The implementation of CRISPR for gene editing has an enormous potential since it is possible to specifically modify a character of an organism. IDEN’s focus was directed to modify a characteristic of maize that would increase its agronomic value (i.e. more nutrient, lower water use) and therefore will increase the market value of the crop. Although the final product in the market would arrive in several years, the first step consists on the optimization of the system, and the edition of the genes in order to validate the interest of their use to obtain better varieties.
With CRISPR technology the investment needed to obtain a mutant plant has been dramatically reduced and makes it feasible for an SME such as IDEN, opening the door for new product development and commercialization.
For these reasons, the objective of CRISPR-4-CROPS project is the generation of a new variant of maize with an increased market value. On one hand, to generate a maize variant that over accumulates nutritional compounds (biofortification). As a parallel project, to generate a maize variant that is more tolerant to abiotic stress as a feasible alternative to sustain the productivity under adverse climate conditions.
Technical feasibility, high specificity, low cost and short generation time compared to other methods derive on an important economic impact.
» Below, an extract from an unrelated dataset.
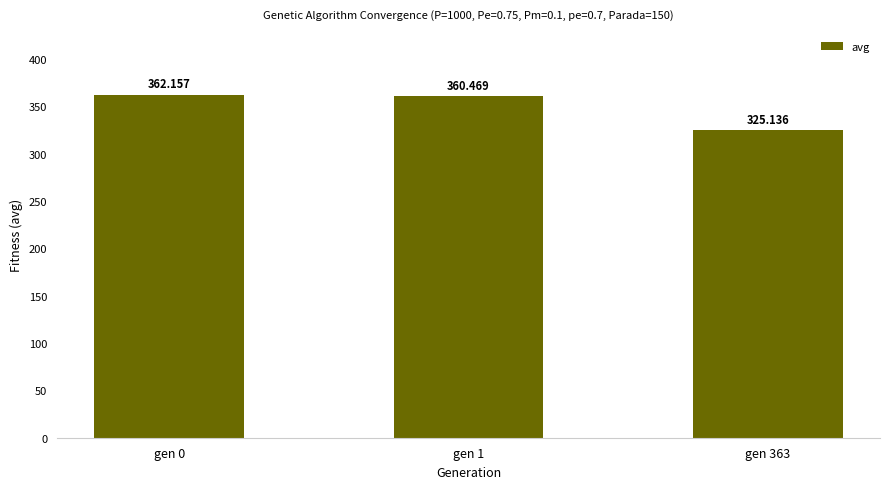

What is the value of the 1st bar from the left?

362.2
It is important to consider that the timeline of the project consists mainly in the implementation of CRISPR technology in maize, but after completion there is still a long process to get a commercial product into the market. Even though this is a very initial step in the crop improvement process, the implementation of this technology makes IDEN able to use it for the modification of other characteristics (other target genes), other plant species, even other organisms, in the future. The ability to use CRISPR technology positions IDEN as an innovative SME on the worldwide gene editing scenario and opens new product development opportunities.